Energy groups must stop all new oil and gas exploration projects from this year if global warming is to be kept in check, the International Energy Agency said.
The proposal is part of a scenario outlined in a report on ways to achieve net zero carbon dioxide emissions by 2050, a prerequisite to meet the Paris climate accord goal of limiting global warming to 1.5C above pre-industrial levels.
Aside from drastically cutting fossil fuel consumption, an unprecedented jump in spending on low carbon technologies would also be required — around $5tn in energy investments per year by 2030, up from around $2tn today, the report said.
“We need a historical surge in investment,” said Fatih Birol, head of Paris-based IEA on Tuesday, adding that this would add 0.4 per cent annually to GDP growth. “The bulk of it needs to be in clean energy.”

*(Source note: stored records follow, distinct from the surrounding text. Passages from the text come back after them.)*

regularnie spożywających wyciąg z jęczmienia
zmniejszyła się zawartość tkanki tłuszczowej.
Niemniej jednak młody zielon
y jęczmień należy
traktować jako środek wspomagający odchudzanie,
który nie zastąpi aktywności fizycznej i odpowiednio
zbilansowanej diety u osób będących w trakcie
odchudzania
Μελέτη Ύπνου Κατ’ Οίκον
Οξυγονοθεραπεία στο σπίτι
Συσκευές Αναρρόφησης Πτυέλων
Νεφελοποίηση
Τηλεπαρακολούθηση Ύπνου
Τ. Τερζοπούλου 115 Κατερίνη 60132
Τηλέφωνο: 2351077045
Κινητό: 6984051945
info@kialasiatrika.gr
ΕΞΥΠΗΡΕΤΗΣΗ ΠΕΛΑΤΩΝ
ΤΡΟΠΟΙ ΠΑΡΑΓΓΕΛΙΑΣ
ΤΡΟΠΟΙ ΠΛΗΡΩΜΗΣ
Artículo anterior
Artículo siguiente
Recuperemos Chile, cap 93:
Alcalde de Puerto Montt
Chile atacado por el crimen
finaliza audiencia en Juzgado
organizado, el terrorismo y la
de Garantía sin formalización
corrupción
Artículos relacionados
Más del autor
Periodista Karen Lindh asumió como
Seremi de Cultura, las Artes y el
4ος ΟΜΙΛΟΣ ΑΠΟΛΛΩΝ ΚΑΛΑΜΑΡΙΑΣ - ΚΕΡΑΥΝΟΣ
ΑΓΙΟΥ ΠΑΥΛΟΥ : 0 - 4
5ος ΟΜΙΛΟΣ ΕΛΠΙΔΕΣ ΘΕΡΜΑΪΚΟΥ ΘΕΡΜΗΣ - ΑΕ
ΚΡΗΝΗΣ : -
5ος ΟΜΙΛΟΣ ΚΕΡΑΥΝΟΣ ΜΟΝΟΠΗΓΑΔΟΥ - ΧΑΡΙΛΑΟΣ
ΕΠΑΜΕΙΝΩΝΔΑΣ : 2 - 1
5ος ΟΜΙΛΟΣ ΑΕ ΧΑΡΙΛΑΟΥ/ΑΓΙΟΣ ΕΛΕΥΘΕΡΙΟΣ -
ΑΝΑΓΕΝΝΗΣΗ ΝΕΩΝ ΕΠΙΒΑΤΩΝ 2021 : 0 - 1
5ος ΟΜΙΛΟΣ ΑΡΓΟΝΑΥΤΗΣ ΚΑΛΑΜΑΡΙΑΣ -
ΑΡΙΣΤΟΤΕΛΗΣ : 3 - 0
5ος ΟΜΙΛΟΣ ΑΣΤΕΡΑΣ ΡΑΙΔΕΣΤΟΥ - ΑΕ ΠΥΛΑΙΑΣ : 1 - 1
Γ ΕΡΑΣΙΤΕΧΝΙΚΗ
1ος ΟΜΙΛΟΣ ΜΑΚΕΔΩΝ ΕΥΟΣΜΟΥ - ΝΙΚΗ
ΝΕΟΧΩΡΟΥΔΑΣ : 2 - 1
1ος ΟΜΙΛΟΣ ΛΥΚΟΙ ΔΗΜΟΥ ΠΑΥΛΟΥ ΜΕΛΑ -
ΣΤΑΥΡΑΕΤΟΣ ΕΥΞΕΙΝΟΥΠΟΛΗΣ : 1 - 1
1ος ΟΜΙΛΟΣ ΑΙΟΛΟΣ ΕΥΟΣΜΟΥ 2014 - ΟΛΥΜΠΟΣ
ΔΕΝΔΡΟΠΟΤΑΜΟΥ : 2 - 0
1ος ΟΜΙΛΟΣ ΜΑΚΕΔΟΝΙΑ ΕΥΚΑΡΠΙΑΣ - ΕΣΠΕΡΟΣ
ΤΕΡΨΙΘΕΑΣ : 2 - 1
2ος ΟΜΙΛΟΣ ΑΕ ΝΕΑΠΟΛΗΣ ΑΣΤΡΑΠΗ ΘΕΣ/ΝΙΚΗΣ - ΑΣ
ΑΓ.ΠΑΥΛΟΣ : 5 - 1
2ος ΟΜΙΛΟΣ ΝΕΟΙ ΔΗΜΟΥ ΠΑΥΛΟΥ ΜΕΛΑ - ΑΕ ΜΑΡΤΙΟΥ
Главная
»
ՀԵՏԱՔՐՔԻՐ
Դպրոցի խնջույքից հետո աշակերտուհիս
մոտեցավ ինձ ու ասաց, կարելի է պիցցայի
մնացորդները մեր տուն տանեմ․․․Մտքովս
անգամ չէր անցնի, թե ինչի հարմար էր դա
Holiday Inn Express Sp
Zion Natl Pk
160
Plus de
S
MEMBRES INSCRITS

The IEA’s Net Zero report comes as the institution founded in 1974 as the oil watchdog for Western countries has faced pressure from climate activists to produce a road map to the target.
It details an overhaul of energy supply and demand whereby coal demand would plunge by 90 per cent, gas demand would halve and oil demand would shrink nearly 75 per cent by 2050.
Dave Jones, analyst at the climate think-tank Ember, said the report’s call to halt new oil and gas exploration was extremely surprising given the agency’s history.
“I don’t think anyone expected this from the IEA. It is a huge turnround on their part,” he said. “It has been very pro-fossil, so to come out with something like this is just amazing . . . This is truly a knife in the fossil fuel industry.”
The majority of the global economy is subject to some form of net zero emissions target, which means eliminating virtually all carbon dioxide emissions and compensating for the rest through carbon removal programmes.
While the report is not a forecast or a recommendation, the IEA’s scenarios are considered definitive by many governments and often form the basis for energy policy.
As more governments, including the UK, EU and China, pledge to cut emissions to net zero, the IEA report spells out how challenging it will be to get there. “It is a pathway which is narrow,” said Birol. “But still achievable.”
Many big oil companies and producing countries, such as those within Opec, have long argued that investment in new fossil fuel projects had to continue to meet the needs of emerging economies in Asia and Africa.
However, the IEA’s modelled reduction in fossil fuel consumption is far more severe than most producers have prepared for. The share of fossil fuels in the global energy supply would need to fall from around four-fifths currently to one-fifth by 2050. Solar would become the single biggest energy source — or 20 per cent of global energy demand.
“Those countries whose economies are relying on oil and gas revenues will face huge challenges,” said Birol. “We came up with over 400 milestones, and one of them is — there is no need for new oil, gas and coal development, which includes no need for oil and gas exploration investments.”
Royal Dutch Shell’s chief executive Ben van Beurden, speaking at the company’s annual shareholder meeting on Tuesday, said there should be a focus on consumption and not production to reduce emissions.
Though Shell has already ruled out exploring and drilling for oil in new areas after 2025, van Beurden said that “another company can come in and develop these resources.” He added that the company would continue to drill in established areas, such as the Gulf of Mexico, to meet demand.
The IEA acknowledged that “continued investment in existing sources of oil production are needed”. And, even while oil demand declines, the share of oil production controlled by Opec will increase, from around 37 per cent to around 52 per cent in 2050, according to the report.
It envisions carbon-free electricity globally by 2040, along with a surge in research funding over the next decade for new technologies such as batteries and hydrogen electrolysers.
Joeri Rogelj, lecturer in climate change at Imperial College, called the IEA’s net zero scenario hugely significant.
Improvements in energy efficiency mean that global energy demand in 2050 will be around 8 per cent smaller than it is today, even though the world economy will be twice as big. Electricity use will grow, accounting for around half of total energy consumption by 2050.
“The IEA is used as a de facto benchmark for a lot of the planning, both by governments and industry,” said Rogelj, who had called on the IEA to develop a net zero scenario.
Previous IEA scenarios had been heavily criticised for failing to include enough renewables, and underestimating the rate at which solar and wind power world grow.
“If you look back over the past decade, the IEA scenarios have always been lagging a bit,” said Rogelj. “The IEA is simply a slow, grey, rusty, dusty machine, and it just takes a while . . . but I am really happy to see the IEA has now arrived at a net zero pathway.”